O princípio do estado de inocência é uma conquista civilizatória, que não merece nenhum reproche se entendido em seu contexto histórico. Conseguimos, por meio dele, que as pessoas não pudessem mais ser presas, mortas, expropriadas de seus bens por meio de acusações exíguas, formuladas às vezes por adversários notórios. Trata-se de uma garantia essencial, que não pode ser abolida nem mitigada. Aqui, mais uma vez, acho que se está confundindo um tema com outro. Você aborda, com toda razão, a morosidade pornográfica da justiça.
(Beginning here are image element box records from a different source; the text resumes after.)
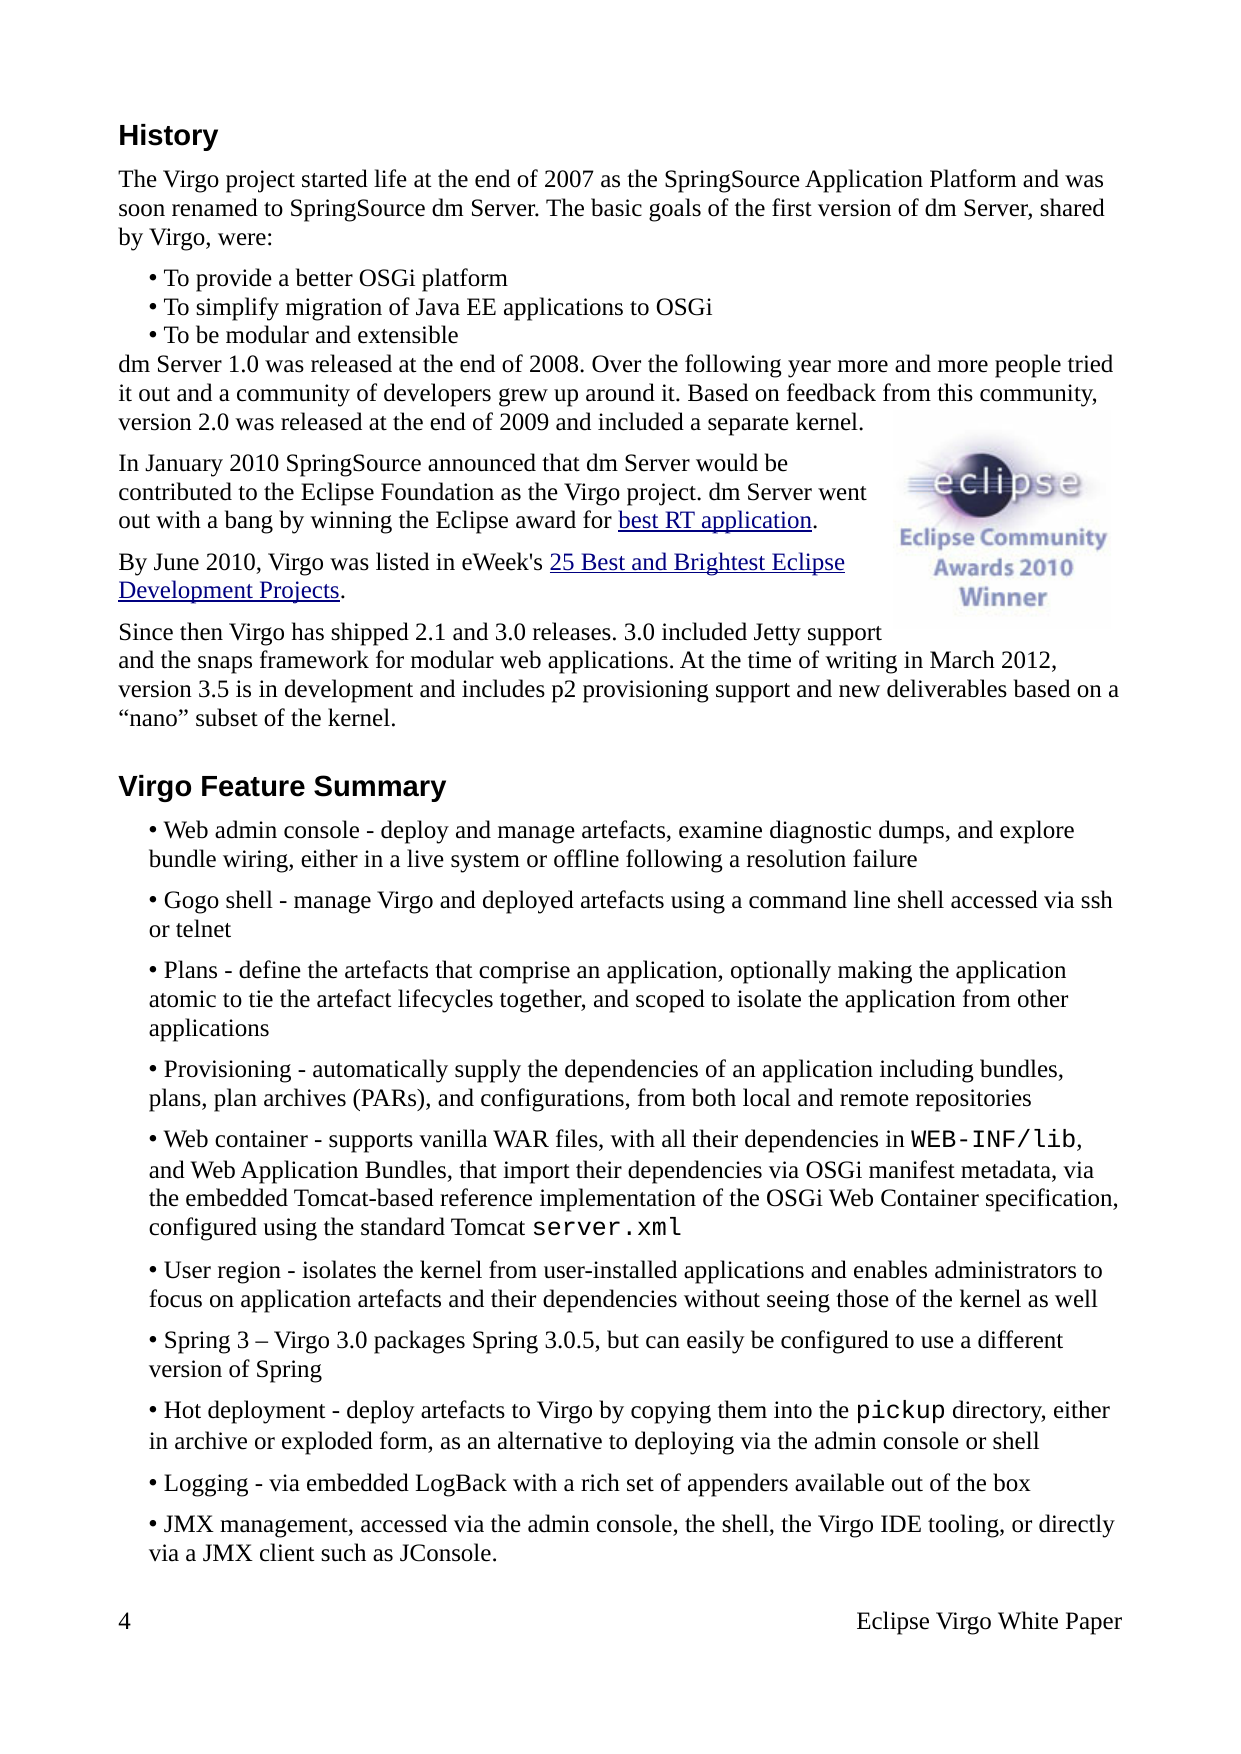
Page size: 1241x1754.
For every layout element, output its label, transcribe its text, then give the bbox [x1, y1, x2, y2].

subtitle History [118, 118, 1122, 152]
list Logging - via embedded LogBack with a rich set of appenders available out of the box [118, 1468, 1122, 1496]
list Hot deployment - deploy artefacts to Virgo by copying them into the pickup directory, either in archive or exploded form, as an alternative to deploying via the admin console or shell [118, 1396, 1122, 1455]
list Gogo shell - manage Virgo and deployed artefacts using a command line shell accessed via ssh or telnet [118, 885, 1122, 943]
list Web container - supports vanilla WAR files, with all their dependencies in WEB-INF/lib, and Web Application Bundles, that import their dependencies via OSGi manifest metadata, via the embedded Tomcat-based reference implementation of the OSGi Web Container specification, configured using the standard Tomcat server.xml [118, 1124, 1122, 1243]
text dm Server 1.0 was released at the end of 2008. Over the following year more and more people tried it out and a community of developers grew up around it. Based on feedback from this community, version 2.0 was released at the end of 2009 and included a separate kernel. [118, 349, 1122, 435]
picture [892, 410, 1112, 629]
list Spring 3 – Virgo 3.0 packages Spring 3.0.5, but can easily be configured to use a different version of Spring [118, 1326, 1122, 1383]
list To simplify migration of Java EE applications to OSGi [118, 292, 1122, 320]
text In January 2010 SpringSource announced that dm Server would be contributed to the Eclipse Foundation as the Virgo project. dm Server went out with a bang by winning the Eclipse award for best RT application. [118, 448, 892, 534]
list To be modular and extensible [118, 320, 1122, 349]
text The Virgo project started life at the end of 2007 as the SpringSource Application Platform and was soon renamed to SpringSource dm Server. The basic goals of the first version of dm Server, shared by Virgo, were: [118, 164, 1122, 250]
subtitle Virgo Feature Summary [118, 769, 1122, 803]
list JMX management, accessed via the admin console, the shell, the Virgo IDE tooling, or directly via a JMX client such as JConsole. [118, 1509, 1122, 1566]
text Since then Virgo has shipped 2.1 and 3.0 releases. 3.0 included Jetty support and the snaps framework for modular web applications. At the time of writing in March 2012, version 3.5 is in development and includes p2 provisioning support and new deliverables based on a “nano” subset of the kernel. [118, 617, 1122, 732]
list To provide a better OSGi platform [118, 263, 1122, 292]
list Plans - define the artefacts that comprise an application, optionally making the application atomic to tie the artefact lifecycles together, and scoped to isolate the application from other applications [118, 955, 1122, 1041]
list Provisioning - automatically supply the dependencies of an application including bundles, plans, plan archives (PARs), and configurations, from both local and remote repositories [118, 1054, 1122, 1111]
text By June 2010, Virgo was listed in eWeek's 25 Best and Brightest Eclipse Development Projects. [118, 547, 892, 604]
list User region - isolates the kernel from user-installed applications and enables administrators to focus on application artefacts and their dependencies without seeing those of the kernel as well [118, 1256, 1122, 1313]
list Web admin console - deploy and manage artefacts, examine diagnostic dumps, and explore bundle wiring, either in a live system or offline following a resolution failure [118, 815, 1122, 873]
Veja que o problema não é do estado de inocência: é da burocracia estatal. É esta que deve mudar, não o princípio.

O problema da criminalidade não é falta de polícia. Até porque não há como a mesma ser onipresente. Não há efetivo para se colocar em cada esquina das nossas cidades.

Não, meu amigo. O problema da criminalidade é as pessoas não se darem conta de que a noção de crime não é natural nem está inscrita na consciência unânime de todos os seres humanos. Ela é uma escolha do Estado, de cada Estado, e sua concretização no cotidiano das ruas é arbitrária e frequentemente realizada de má fé. Quando a polícia prende um criminoso, isto não é um problema. O problema é quando a polícia prende alguém que supõe ser um criminoso e essa hipótese é tratada como verdade absoluta.
No final das contas, criminoso é quem a polícia diz que é. Ministério Público e judiciário só vão na corda depois. Estou iniciando estudos sobre esse tema.

O que falta são leis mais rigorosas e um Judiciário que se dê o respeito, trabalhando com efetividade e agilidade.

Discordo em parte da primeira assertiva (motivos acima) e concordo totalmente com a segunda, lembrando que o judiciário não pode figurar como a Geni da história. Tudo arrebenta nele, mas há muitas outras instituições, públicas e privadas, causando crimes e dificultando a persecução criminal. Você citou, p. ex., os corruptos. Corrupção não é privilégio do judiciário, certo?

3 comentários:

Marise Rocha Morbach disse...

Neste debate eu fecho com as posições do Yúdice. Nada nada pela capacidade argumentativa do Yúdice, e pelo humanitarismo destes argumentos. Há um abismo entre as sociedades e a forma como elas aplicam suas leis e descrevem seus crimes; e há uma confusão crescente entre violência e criminalidade. O Yúdice coloca isto muito bem; foi ótimo este debate.

Yúdice Andrade disse...

Agradeço muito pela gentileza, Marise. Esse assunto é minha zona de conforto, o que entretanto não torna mais fácil absolutamente nada, inclusive por toda a resistência e seus inúmeros motivos e sem-motivos. Mas é nesse campo que atuo como educador, então não posso parar.

Marise Rocha Morbach disse...

Imagine Yúdice! Eu tenho pensado sobre isto e tenho pouco domínio sobre o assunto, foi ótimo. Não pare de jeito nenhum; gostei muito dos seus argumentos.